▶ **Try it**: Rewrite the lines of every record with each occurrence of "CoffeeScript" changed to "Coffee-Script", leaving everything else the same.

▶ **Task input**:
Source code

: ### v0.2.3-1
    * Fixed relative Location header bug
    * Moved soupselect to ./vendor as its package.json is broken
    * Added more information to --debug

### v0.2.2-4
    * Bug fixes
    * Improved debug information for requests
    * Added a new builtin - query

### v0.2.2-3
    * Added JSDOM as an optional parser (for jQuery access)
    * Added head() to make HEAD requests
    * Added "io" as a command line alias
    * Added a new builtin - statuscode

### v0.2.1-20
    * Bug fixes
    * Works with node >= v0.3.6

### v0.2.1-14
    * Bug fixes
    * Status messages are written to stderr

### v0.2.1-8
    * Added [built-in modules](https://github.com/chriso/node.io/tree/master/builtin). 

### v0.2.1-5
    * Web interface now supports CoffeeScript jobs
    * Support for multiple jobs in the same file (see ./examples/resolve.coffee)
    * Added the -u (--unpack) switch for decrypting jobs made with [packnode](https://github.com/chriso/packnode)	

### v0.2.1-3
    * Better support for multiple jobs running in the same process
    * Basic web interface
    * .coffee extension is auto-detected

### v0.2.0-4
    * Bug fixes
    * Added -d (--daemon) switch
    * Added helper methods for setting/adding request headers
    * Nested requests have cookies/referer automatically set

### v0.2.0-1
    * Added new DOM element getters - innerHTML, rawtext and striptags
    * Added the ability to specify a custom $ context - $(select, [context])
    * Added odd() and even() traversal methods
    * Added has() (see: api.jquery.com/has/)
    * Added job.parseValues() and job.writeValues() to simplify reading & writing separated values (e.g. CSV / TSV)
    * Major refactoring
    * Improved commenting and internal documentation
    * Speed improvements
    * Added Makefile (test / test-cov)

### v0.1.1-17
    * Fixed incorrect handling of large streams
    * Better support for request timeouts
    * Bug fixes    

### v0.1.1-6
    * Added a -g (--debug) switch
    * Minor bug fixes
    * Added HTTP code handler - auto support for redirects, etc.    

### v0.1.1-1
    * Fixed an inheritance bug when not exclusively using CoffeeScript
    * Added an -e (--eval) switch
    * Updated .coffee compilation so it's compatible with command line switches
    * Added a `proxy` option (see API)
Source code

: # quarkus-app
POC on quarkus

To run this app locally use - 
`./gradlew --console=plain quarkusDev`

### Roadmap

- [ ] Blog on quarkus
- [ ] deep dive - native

▶ **Result of the exercise**:
Source code

: ### v0.2.3-1
    * Fixed relative Location header bug
    * Moved soupselect to ./vendor as its package.json is broken
    * Added more information to --debug

### v0.2.2-4
    * Bug fixes
    * Improved debug information for requests
    * Added a new builtin - query

### v0.2.2-3
    * Added JSDOM as an optional parser (for jQuery access)
    * Added head() to make HEAD requests
    * Added "io" as a command line alias
    * Added a new builtin - statuscode

### v0.2.1-20
    * Bug fixes
    * Works with node >= v0.3.6

### v0.2.1-14
    * Bug fixes
    * Status messages are written to stderr

### v0.2.1-8
    * Added [built-in modules](https://github.com/chriso/node.io/tree/master/builtin). 

### v0.2.1-5
    * Web interface now supports Coffee-Script jobs
    * Support for multiple jobs in the same file (see ./examples/resolve.coffee)
    * Added the -u (--unpack) switch for decrypting jobs made with [packnode](https://github.com/chriso/packnode)	

### v0.2.1-3
    * Better support for multiple jobs running in the same process
    * Basic web interface
    * .coffee extension is auto-detected

### v0.2.0-4
    * Bug fixes
    * Added -d (--daemon) switch
    * Added helper methods for setting/adding request headers
    * Nested requests have cookies/referer automatically set

### v0.2.0-1
    * Added new DOM element getters - innerHTML, rawtext and striptags
    * Added the ability to specify a custom $ context - $(select, [context])
    * Added odd() and even() traversal methods
    * Added has() (see: api.jquery.com/has/)
    * Added job.parseValues() and job.writeValues() to simplify reading & writing separated values (e.g. CSV / TSV)
    * Major refactoring
    * Improved commenting and internal documentation
    * Speed improvements
    * Added Makefile (test / test-cov)

### v0.1.1-17
    * Fixed incorrect handling of large streams
    * Better support for request timeouts
    * Bug fixes    

### v0.1.1-6
    * Added a -g (--debug) switch
    * Minor bug fixes
    * Added HTTP code handler - auto support for redirects, etc.    

### v0.1.1-1
    * Fixed an inheritance bug when not exclusively using Coffee-Script
    * Added an -e (--eval) switch
    * Updated .coffee compilation so it's compatible with command line switches
    * Added a `proxy` option (see API)
Source code

: # quarkus-app
POC on quarkus

To run this app locally use - 
`./gradlew --console=plain quarkusDev`

### Roadmap

- [ ] Blog on quarkus
- [ ] deep dive - native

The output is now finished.